Keutamaan meningkatkan ibadah di bulan Dzulhijjah, dikutip dari NU Online, terdapat dalam hadist Rasulullah SAW. Rasulullah mengatakan, "Tidak ada hari di mana amal saleh lebih dicintai oleh Allah daripada sepuluh hari pertama Dzulhijjah." Para sahabat bertanya, "Tidak juga dari jihad fi sabilillah?" Beliau menjawab, "Tidak, kecuali seseorang yang keluar dengan diri dan hartanya lalu ia tidak kembali dengan satu pun dari keduanya."

Hadits ini mengajarkan untuk meningkatkan ibadah selama sepuluh hari pertama Dzulhijjah, seperti membaca Al-Qur'an, berdzikir, bertasbih, bersilaturahim, dan berpuasa.

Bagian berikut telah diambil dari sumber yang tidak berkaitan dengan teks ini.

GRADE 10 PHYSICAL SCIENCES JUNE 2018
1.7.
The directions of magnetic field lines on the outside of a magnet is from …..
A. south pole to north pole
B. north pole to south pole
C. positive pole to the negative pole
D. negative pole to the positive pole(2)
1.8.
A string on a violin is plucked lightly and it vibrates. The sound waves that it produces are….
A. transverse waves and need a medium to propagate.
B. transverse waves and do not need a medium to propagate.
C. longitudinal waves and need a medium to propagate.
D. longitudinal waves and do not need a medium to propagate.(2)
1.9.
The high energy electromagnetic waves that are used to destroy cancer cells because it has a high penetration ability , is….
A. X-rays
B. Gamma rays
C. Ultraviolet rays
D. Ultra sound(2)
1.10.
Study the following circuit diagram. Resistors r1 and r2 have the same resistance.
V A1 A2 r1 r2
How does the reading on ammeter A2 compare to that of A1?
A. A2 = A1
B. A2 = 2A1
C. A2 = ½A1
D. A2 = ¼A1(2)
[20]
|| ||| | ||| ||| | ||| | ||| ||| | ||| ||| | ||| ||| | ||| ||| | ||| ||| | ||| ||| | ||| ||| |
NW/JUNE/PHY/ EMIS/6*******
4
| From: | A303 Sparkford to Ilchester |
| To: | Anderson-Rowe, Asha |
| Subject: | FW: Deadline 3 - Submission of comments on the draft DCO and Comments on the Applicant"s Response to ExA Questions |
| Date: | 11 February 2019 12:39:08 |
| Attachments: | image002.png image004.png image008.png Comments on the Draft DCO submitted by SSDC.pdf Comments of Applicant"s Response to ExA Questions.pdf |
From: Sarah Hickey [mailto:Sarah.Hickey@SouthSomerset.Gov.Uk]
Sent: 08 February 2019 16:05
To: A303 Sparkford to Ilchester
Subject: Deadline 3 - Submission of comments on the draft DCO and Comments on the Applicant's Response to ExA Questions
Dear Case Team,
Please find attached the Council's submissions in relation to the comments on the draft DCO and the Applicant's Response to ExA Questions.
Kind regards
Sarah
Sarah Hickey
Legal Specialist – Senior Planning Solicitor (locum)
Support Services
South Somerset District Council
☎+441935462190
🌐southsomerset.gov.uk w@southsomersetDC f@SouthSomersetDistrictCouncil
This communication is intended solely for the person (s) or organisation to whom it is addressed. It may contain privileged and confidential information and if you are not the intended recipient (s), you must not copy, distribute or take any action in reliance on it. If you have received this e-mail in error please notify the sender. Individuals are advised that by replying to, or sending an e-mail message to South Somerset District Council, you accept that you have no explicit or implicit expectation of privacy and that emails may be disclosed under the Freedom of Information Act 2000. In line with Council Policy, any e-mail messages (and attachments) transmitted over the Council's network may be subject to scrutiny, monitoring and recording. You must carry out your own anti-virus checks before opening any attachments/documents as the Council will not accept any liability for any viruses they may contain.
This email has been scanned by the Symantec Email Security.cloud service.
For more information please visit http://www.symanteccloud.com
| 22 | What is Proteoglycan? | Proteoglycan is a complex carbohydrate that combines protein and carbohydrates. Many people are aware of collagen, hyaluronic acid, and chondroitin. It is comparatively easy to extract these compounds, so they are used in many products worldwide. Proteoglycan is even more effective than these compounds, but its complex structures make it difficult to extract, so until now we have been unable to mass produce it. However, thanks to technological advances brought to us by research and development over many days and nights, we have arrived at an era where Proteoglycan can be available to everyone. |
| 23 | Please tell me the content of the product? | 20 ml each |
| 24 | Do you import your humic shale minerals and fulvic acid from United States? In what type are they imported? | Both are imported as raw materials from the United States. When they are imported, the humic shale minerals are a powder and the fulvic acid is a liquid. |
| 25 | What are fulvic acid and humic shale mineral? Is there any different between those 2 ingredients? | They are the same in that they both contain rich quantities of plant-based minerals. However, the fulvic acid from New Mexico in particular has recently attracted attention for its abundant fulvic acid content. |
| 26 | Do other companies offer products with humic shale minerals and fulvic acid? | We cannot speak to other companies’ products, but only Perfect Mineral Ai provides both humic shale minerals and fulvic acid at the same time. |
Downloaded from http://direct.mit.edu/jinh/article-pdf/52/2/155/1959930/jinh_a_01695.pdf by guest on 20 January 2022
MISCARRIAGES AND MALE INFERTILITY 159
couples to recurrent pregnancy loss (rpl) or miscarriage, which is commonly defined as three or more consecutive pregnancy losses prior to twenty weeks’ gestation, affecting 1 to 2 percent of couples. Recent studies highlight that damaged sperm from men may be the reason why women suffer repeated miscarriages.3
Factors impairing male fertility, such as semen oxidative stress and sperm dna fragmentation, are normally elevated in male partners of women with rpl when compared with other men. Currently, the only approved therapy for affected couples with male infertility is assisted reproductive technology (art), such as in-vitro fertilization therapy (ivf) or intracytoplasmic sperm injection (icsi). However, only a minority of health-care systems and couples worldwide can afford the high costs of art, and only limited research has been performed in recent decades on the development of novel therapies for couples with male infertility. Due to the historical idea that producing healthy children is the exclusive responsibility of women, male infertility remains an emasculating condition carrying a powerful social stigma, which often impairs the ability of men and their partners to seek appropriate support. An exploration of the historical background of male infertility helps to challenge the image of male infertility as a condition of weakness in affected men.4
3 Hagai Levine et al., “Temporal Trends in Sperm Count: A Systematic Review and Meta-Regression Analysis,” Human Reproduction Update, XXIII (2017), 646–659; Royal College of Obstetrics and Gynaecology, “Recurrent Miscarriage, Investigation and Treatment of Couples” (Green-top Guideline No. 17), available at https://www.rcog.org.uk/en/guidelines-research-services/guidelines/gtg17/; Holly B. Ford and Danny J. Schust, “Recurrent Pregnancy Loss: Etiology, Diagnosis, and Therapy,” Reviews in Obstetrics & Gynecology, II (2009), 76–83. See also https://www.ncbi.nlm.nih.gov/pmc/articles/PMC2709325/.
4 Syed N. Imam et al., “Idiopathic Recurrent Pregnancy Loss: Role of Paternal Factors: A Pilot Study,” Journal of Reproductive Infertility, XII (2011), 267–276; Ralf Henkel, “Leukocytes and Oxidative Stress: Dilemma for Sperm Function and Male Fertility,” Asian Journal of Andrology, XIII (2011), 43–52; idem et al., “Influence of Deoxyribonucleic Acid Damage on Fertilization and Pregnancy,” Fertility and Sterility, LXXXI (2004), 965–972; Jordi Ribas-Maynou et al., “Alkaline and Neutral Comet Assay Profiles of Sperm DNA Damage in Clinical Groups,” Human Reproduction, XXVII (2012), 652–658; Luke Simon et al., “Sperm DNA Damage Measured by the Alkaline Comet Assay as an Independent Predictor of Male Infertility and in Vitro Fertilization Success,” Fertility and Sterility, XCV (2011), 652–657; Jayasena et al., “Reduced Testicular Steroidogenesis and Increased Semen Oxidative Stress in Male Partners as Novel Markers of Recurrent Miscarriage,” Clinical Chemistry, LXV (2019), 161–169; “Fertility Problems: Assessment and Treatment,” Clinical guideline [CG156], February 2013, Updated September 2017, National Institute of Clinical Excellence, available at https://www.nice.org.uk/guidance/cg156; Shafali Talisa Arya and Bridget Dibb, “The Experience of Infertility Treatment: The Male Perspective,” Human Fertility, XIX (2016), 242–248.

Baca Juga: Besarnya Keutamaan Para Pencari Nafkah Keluarga

Ibnu Hajar al-Asqalani (w. 1449 M) dalam Fath al-Bari menjelaskan bahwa keistimewaan sepuluh hari pertama ini karena pada hari-hari tersebut terdapat penggabungan ibadah-ibadah utama seperti shalat, puasa, sedekah, dan haji, yang tidak terdapat pada bulan lainnya (Fath al-Bari, juz 3, h. 390).